Under his predecessor Jacob Zuma the economy languished as grand corruption spread through the state. It meant that the black majority fell even further behind in overcoming apartheid’s legacy.

Since the turn of the century, after Nelson Mandela relinquished the presidency, the jobless rate for black South Africans has stubbornly remained at about a quarter. Unemployment for their white peers has never moved above 8.1 per cent in that time.

This has an impact on incomes: on average black South African households earn less than 20 per cent of white South Africans’ average earnings.

The divide is entrenched early in people’s lives: in the education system. Almost all white pupils pass the final-year secondary school exams that are required to enter university. Only two-thirds of their black counterparts manage the same feat.

Black South Africans also face disadvantages accessing healthcare and other services.

To some, Mr Ramaphosa encapsulates the country’s failure to tackle inequality at its root. He is a wealthy tycoon, part of a narrow — some say oligarchic — black business elite that was forged by ANC policies.

Others believe the former trade unionist is the last hope for reviving economic growth.

Gross domestic product grew by 2.9 per cent on average between 1994 and 2000 after Mr Mandela led the ANC into power and set out to rebuild an economy wrecked by apartheid’s last years.

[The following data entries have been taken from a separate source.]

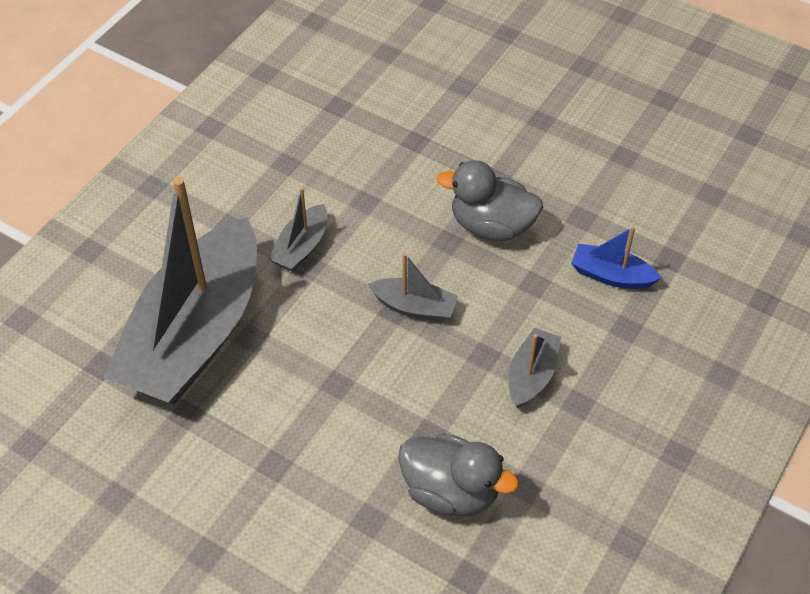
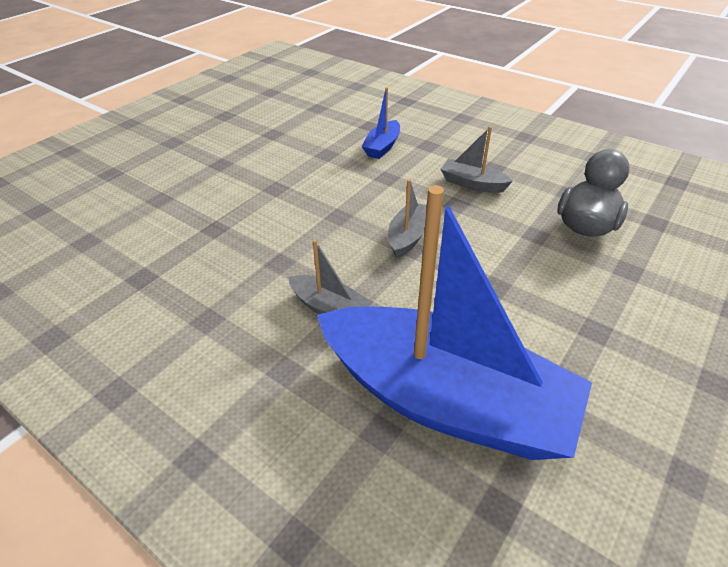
camera: 85 degrees left, 10 degrees down
(195, 334) = (444, 400): grey boat -> blue boat
(491, 226) = (326, 193): grey duck -> none

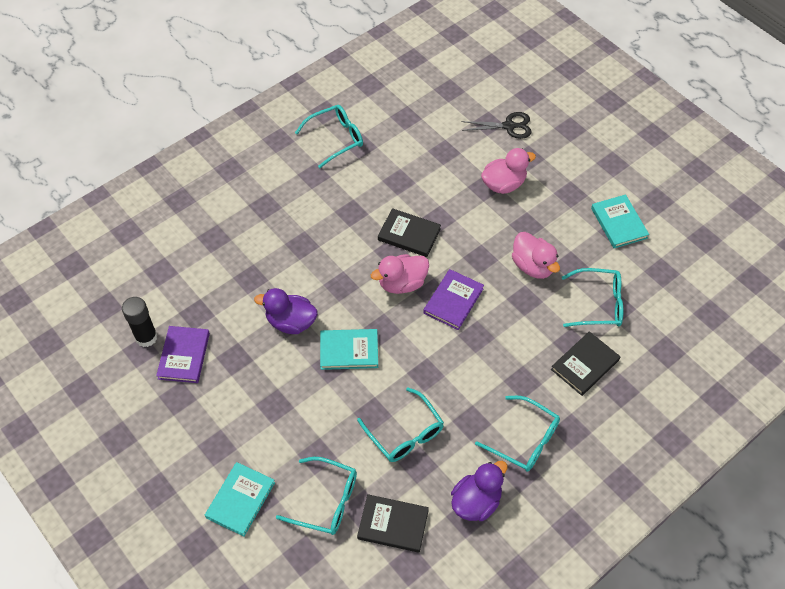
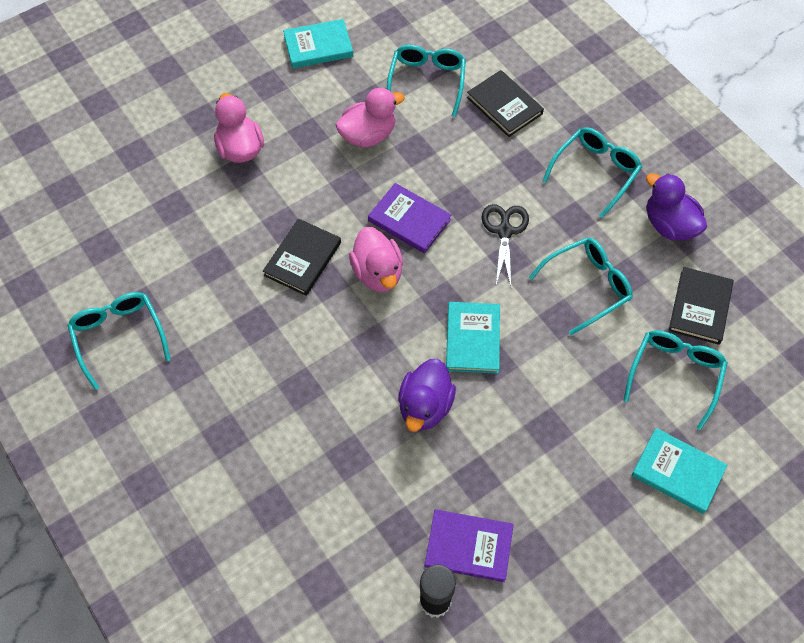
camera: 85 degrees left, 5 degrees up
(509, 126) = (146, 132): black scissors -> black scissors (504, 231)

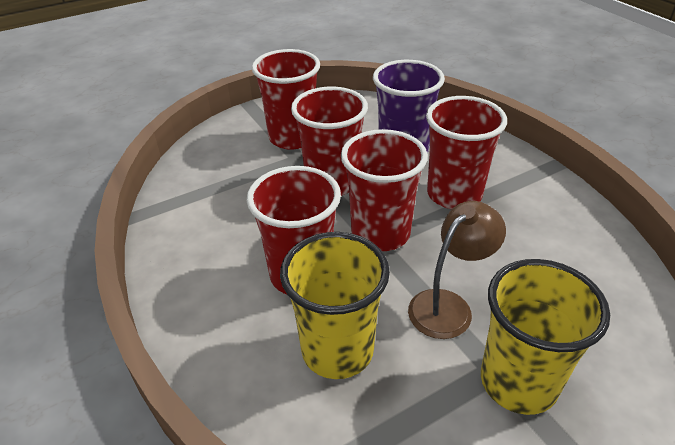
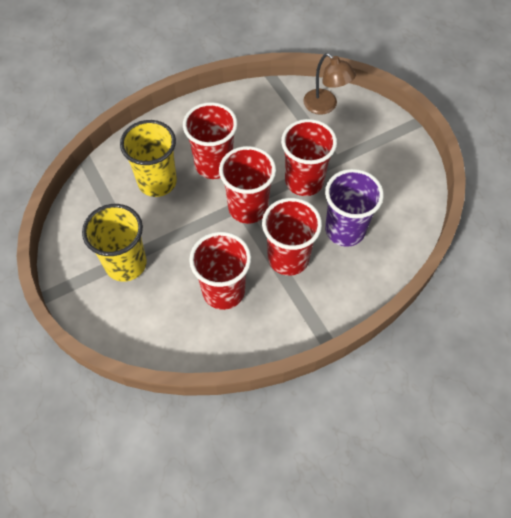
camera: 90 degrees right, 20 degrees up
(292, 138) = (362, 155): red cup -> red cup (223, 291)
(448, 305) = (182, 238): brown lamp -> brown lamp (325, 106)

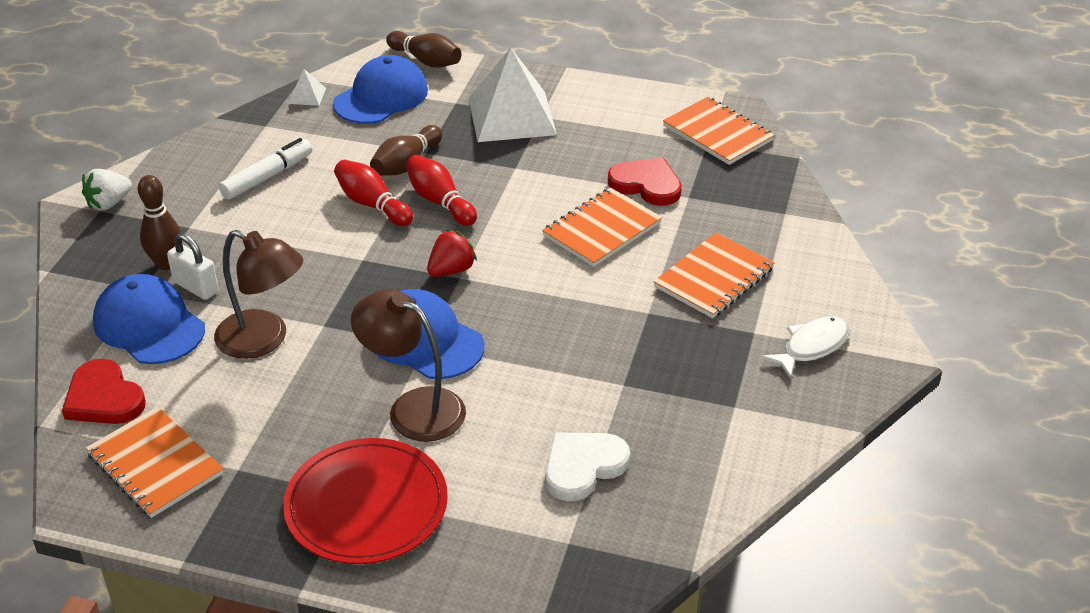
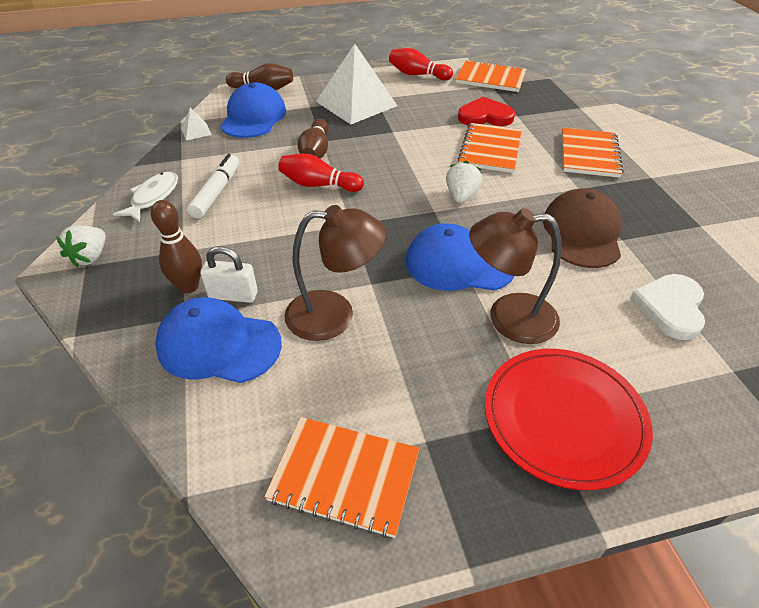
camera: 30 degrees left, 5 degrees up
(104, 398) = (233, 433): red heart -> none
(440, 202) = (365, 167): red bowling pin -> red bowling pin (417, 75)
(451, 270) = (423, 208): red strawberry -> none
(506, 272) = (461, 196): none -> white strawberry
(588, 361) = (582, 233): none -> brown cap
(812, 346) = (691, 173): white fish -> white fish (153, 197)

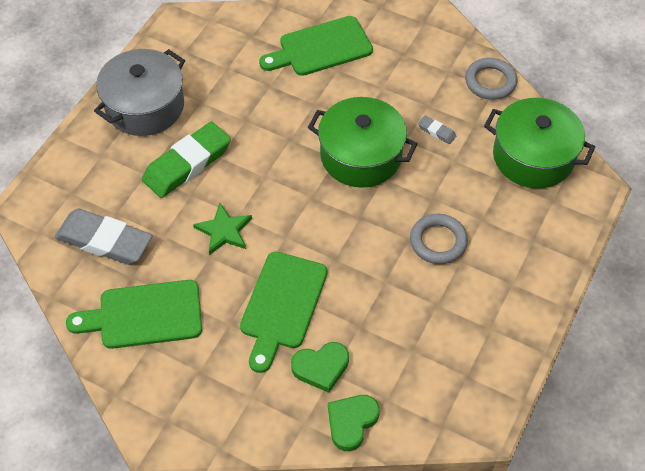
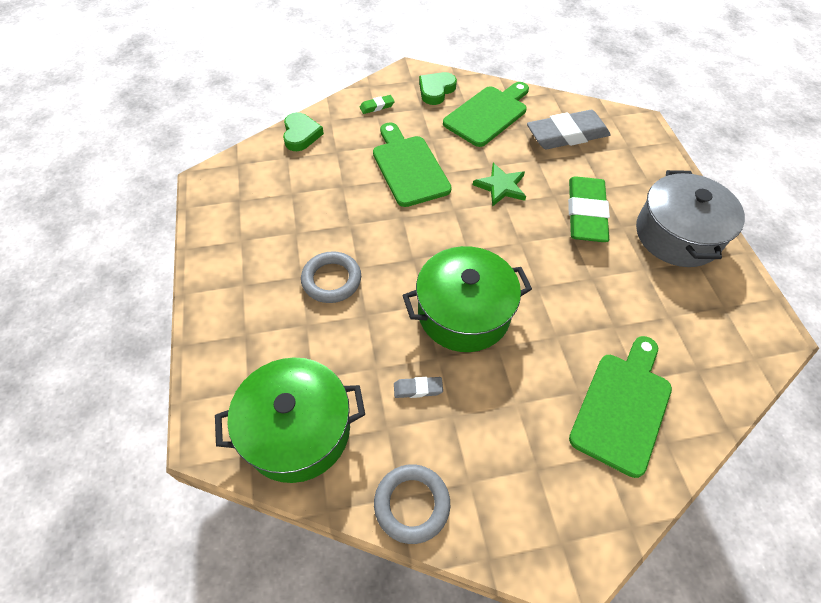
camera: 140 degrees right, 0 degrees up
(241, 407) = (377, 106): none -> green eraser
(321, 367) = (347, 150): green heart -> green heart (436, 90)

Under Mr Mandela’s successors, growth accelerated to an average of 4.2 per cent a year until the 2008 financial crisis. But the economy has stalled in the decade since, recording average growth of 1.6 per cent.

South Africans blame the rot within state institutions and erratic policymaking under Mr Zuma for the slowdown, and for scaring off foreign investors. Mr Ramaphosa has begun some of the clean-up. But next Wednesday’s vote will also be a window on South Africa’s broader problem of how to tackle inequality.